Bu konuda çok duygusalım; bu, ölmeyen bir dostluk ve arkadaşlık. Göremiyorsun, elle dokunamıyorsun ama onu 24 saat hissediyorsun. Ben inanıyorum, bir gün mutlaka onunla kucaklaşacağız. Ve tıpkı Suriye’de olduğu gibi, bir gün sırtıma eliyle dokunacağına inanıyorum.
Başkan Apo büyüleyici bir insan. Bakışı, beyni, yüzü, elini sırtına dokundurması… her şeyi büyüleyiciydi.”
Yaşar İsmailoğlu Kimdir?
Yaşar İsmailoğlu, 26 Ekim 1945 yılında Kıbrıs’ın Limasol şehrinde doğdu. Kıbrıslı Türk şair, yazar ve araştırmacıdır. İlk ve ortaöğrenimini Limasol’da, tamamlayan İsmailoğlu, genç yaşlarda edebiyat ve toplumsal konulara ilgi duydu. 1970'li yılların başında Ankara Üniversitesi Siyasal Bilgiler Fakültesi’ne (Mülkiye) girerek uluslararası siyaset eğitimi aldı. Bu yıllarda sol-devrimci bir çizgi de mücadele etti. Daha sonra İngiltere’ye göç etti ve Londra’da SOAS ve Birbeck College’da yüksek lisans yaptı.

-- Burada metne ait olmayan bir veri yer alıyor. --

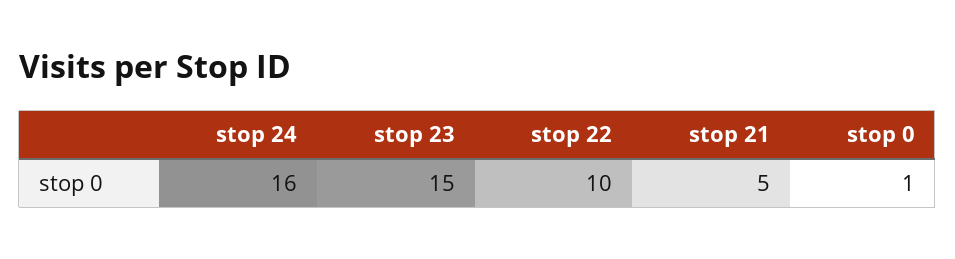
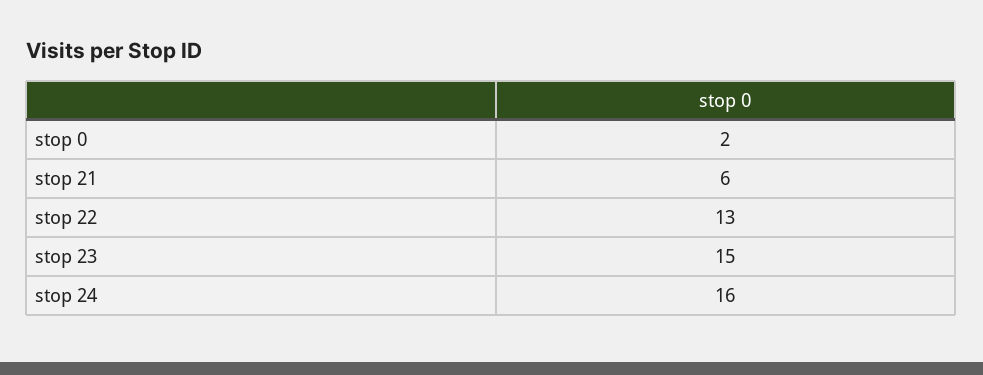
stop 22: 10 -> 13
stop 21: 5 -> 6
stop 0: 1 -> 2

İngiltere’ye yerleştikten sonra şiir, anı, araştırma ve öykü alanlarında üretken bir yazar olarak tanındı. Bugüne kadar ağırlıklı Kıbrıs barışına yönelik olan anı, öykü, şiir ve makalelerden oluşan 46 kitabı yayımlandı.
Sadece bir edebiyatçı değil, aynı zamanda bir insan hakları savunucusu ve toplumsal aktivist olarak da öne çıkan İsmailoğlu, Londra’da Kürt halkıyla birlikte Kıbrıslı Türk ve Rumlar arasında diyalog kurulmasına katkıda bulundu. Kürt halkının yakın bir dostu olan Yaşar İsmailoğlu, halen Londra’da Kürt ve Türk Toplum Merkezi (Halkevi) Koordinatörlüğü’nü yürütüyor.
İsmailoğlu için 2018 yılında Londra’da kendisine bir vefa gecesi düzenlenmiş, 2019’da ise Turkish Cypriot Community Awards’da Yaşam Boyu Başarı ödülüne aday gösterilmiştir.